Your instructions: Print the whole listing below exactly, skipping every picture.
= Beginning of Section =
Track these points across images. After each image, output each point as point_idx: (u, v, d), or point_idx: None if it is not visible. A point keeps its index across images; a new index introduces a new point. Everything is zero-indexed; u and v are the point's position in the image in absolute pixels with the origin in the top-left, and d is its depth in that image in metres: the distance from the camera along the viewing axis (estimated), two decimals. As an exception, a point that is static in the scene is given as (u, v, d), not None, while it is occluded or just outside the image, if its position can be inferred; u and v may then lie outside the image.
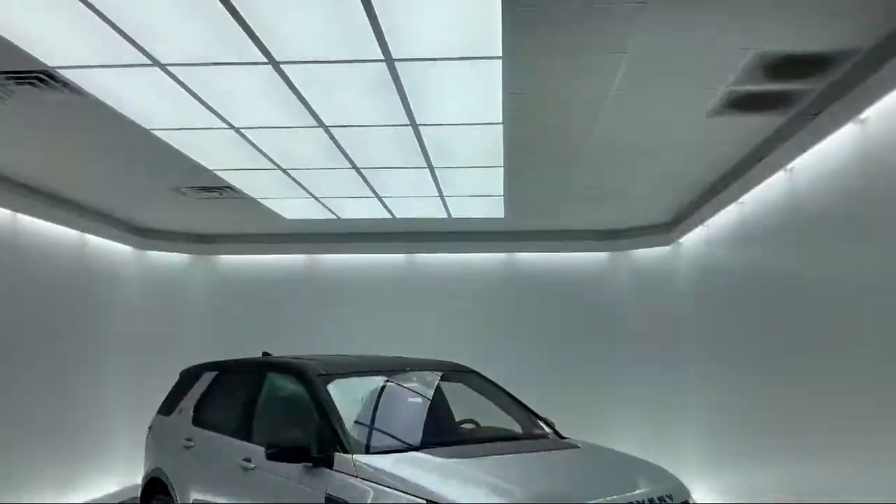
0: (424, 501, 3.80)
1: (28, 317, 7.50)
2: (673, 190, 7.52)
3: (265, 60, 4.36)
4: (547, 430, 5.43)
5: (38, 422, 7.65)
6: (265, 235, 9.96)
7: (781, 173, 5.80)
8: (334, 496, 4.23)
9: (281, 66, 4.45)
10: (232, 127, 5.54)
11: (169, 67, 4.48)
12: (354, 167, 6.58)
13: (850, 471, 4.82)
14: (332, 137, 5.76)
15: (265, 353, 6.22)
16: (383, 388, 5.30)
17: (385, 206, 8.14)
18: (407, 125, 5.47)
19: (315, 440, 4.50)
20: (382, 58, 4.32)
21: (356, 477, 4.20)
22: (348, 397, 4.96)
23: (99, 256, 8.84)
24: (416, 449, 4.55)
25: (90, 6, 3.74)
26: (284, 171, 6.72)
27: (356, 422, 4.75)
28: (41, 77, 4.64)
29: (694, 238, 8.37)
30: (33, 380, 7.56)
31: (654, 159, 6.38)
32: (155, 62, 4.40)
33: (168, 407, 6.38)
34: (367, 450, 4.46)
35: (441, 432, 5.25)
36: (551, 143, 5.95)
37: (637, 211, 8.53)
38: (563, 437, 5.36)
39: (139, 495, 6.32)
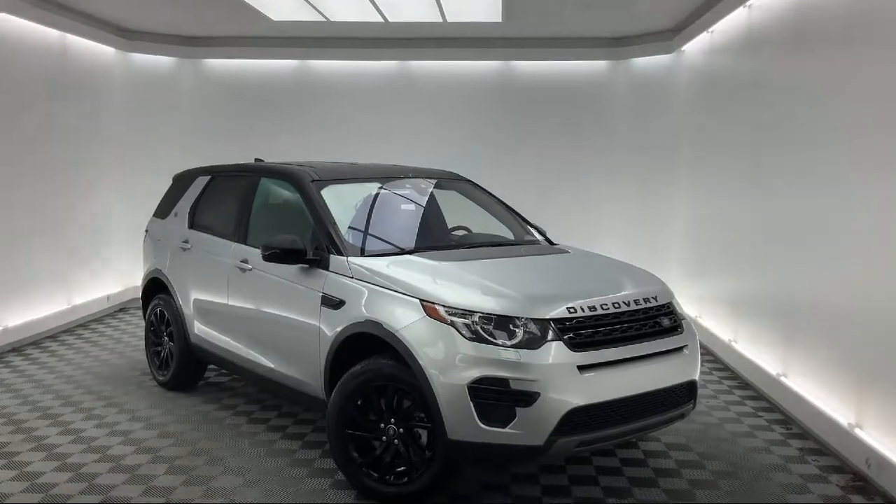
0: (418, 300, 3.94)
1: (15, 120, 7.36)
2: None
3: None
4: (538, 236, 5.54)
5: (38, 227, 7.76)
6: (253, 38, 9.58)
7: (795, -25, 5.51)
8: (330, 295, 4.37)
9: None
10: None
11: None
12: (344, -37, 6.21)
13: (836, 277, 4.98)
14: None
15: (257, 160, 6.20)
16: (377, 194, 5.34)
17: (377, 8, 7.76)
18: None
19: (310, 242, 4.60)
20: None
21: (351, 278, 4.33)
22: (342, 203, 5.00)
23: (81, 58, 8.54)
24: (410, 253, 4.67)
25: None
26: (270, -34, 6.34)
27: (350, 226, 4.82)
28: None
29: (697, 46, 8.10)
30: (28, 185, 7.56)
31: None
32: None
33: (163, 210, 6.44)
34: (362, 253, 4.56)
35: (434, 237, 5.36)
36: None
37: (639, 16, 8.17)
38: (553, 244, 5.48)
39: (140, 295, 6.54)
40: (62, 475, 4.36)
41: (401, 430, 3.98)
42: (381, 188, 5.38)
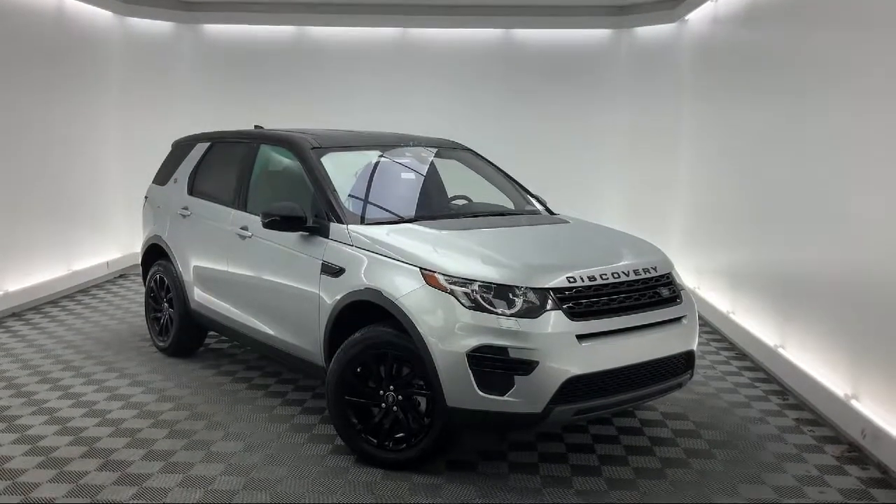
0: (418, 269, 3.94)
1: (12, 85, 7.30)
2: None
3: None
4: (538, 206, 5.53)
5: (37, 193, 7.73)
6: (252, 4, 9.48)
7: (802, -57, 5.44)
8: (330, 263, 4.37)
9: None
10: None
11: None
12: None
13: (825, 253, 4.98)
14: None
15: (257, 126, 6.16)
16: (377, 162, 5.31)
17: (378, -27, 7.68)
18: None
19: (310, 210, 4.59)
20: None
21: (351, 245, 4.32)
22: (342, 171, 4.97)
23: (78, 22, 8.45)
24: (410, 221, 4.66)
25: None
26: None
27: (350, 194, 4.80)
28: None
29: (701, 14, 8.02)
30: (26, 151, 7.52)
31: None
32: None
33: (163, 177, 6.42)
34: (362, 221, 4.55)
35: (434, 206, 5.33)
36: None
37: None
38: (553, 213, 5.47)
39: (140, 261, 6.53)
40: (63, 439, 4.39)
41: (400, 397, 4.01)
42: (381, 156, 5.35)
= End of Section =
Task response:
Track these points across images. After each image, output each point as point_idx: (u, v, d), or point_idx: None if it is not visible. A point keeps its index across images; a new index introduces a new point. Everything is zero-indexed; u and v are the point's position in the image in absolute pixels with the origin in the top-left, and d is its depth in that image in metres: the distance from the camera along the viewing axis (estimated), two decimals. As an exception, a point that is static in the scene is given as (u, v, d), not None, while it is occluded or just outside the image, if its position can be inferred; u and v may then lie outside the image.
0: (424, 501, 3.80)
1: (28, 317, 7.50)
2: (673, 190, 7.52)
3: (265, 60, 4.36)
4: (547, 430, 5.43)
5: (38, 422, 7.65)
6: (265, 235, 9.96)
7: (781, 173, 5.80)
8: (334, 496, 4.23)
9: (281, 66, 4.45)
10: (232, 127, 5.54)
11: (169, 67, 4.48)
12: (354, 167, 6.58)
13: (850, 471, 4.82)
14: (332, 137, 5.76)
15: (265, 353, 6.22)
16: (383, 388, 5.30)
17: (385, 206, 8.14)
18: (407, 125, 5.47)
19: (315, 440, 4.50)
20: (382, 58, 4.32)
21: (356, 477, 4.20)
22: (348, 397, 4.96)
23: (99, 256, 8.84)
24: (416, 449, 4.55)
25: (90, 6, 3.74)
26: (284, 171, 6.72)
27: (356, 422, 4.75)
28: (41, 77, 4.64)
29: (694, 238, 8.37)
30: (33, 380, 7.56)
31: (654, 159, 6.38)
32: (155, 62, 4.40)
33: (168, 407, 6.38)
34: (367, 450, 4.46)
35: (441, 432, 5.25)
36: (551, 143, 5.95)
37: (637, 211, 8.53)
38: (563, 437, 5.36)
39: (139, 495, 6.32)
0: (418, 300, 3.94)
1: (15, 120, 7.36)
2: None
3: None
4: (538, 236, 5.54)
5: (38, 227, 7.76)
6: (253, 38, 9.58)
7: (795, -25, 5.51)
8: (330, 295, 4.37)
9: None
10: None
11: None
12: (344, -37, 6.21)
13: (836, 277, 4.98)
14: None
15: (257, 160, 6.20)
16: (377, 194, 5.34)
17: (377, 8, 7.76)
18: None
19: (310, 242, 4.60)
20: None
21: (351, 278, 4.33)
22: (342, 203, 5.00)
23: (81, 58, 8.54)
24: (410, 253, 4.67)
25: None
26: (270, -34, 6.34)
27: (350, 226, 4.82)
28: None
29: (697, 46, 8.10)
30: (28, 185, 7.56)
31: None
32: None
33: (163, 210, 6.44)
34: (362, 253, 4.56)
35: (434, 237, 5.36)
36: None
37: (639, 16, 8.17)
38: (553, 244, 5.48)
39: (140, 295, 6.54)
40: (62, 475, 4.36)
41: (401, 430, 3.98)
42: (381, 188, 5.38)
0: (418, 269, 3.94)
1: (12, 85, 7.30)
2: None
3: None
4: (538, 206, 5.53)
5: (37, 193, 7.73)
6: (252, 4, 9.48)
7: (802, -57, 5.44)
8: (330, 263, 4.37)
9: None
10: None
11: None
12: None
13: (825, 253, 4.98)
14: None
15: (257, 126, 6.16)
16: (377, 162, 5.31)
17: (378, -27, 7.68)
18: None
19: (310, 210, 4.59)
20: None
21: (351, 245, 4.32)
22: (342, 171, 4.97)
23: (78, 22, 8.45)
24: (410, 221, 4.66)
25: None
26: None
27: (350, 194, 4.80)
28: None
29: (701, 14, 8.02)
30: (26, 151, 7.52)
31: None
32: None
33: (163, 177, 6.42)
34: (362, 221, 4.55)
35: (434, 206, 5.33)
36: None
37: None
38: (553, 213, 5.47)
39: (140, 261, 6.53)
40: (63, 439, 4.39)
41: (400, 397, 4.01)
42: (381, 156, 5.35)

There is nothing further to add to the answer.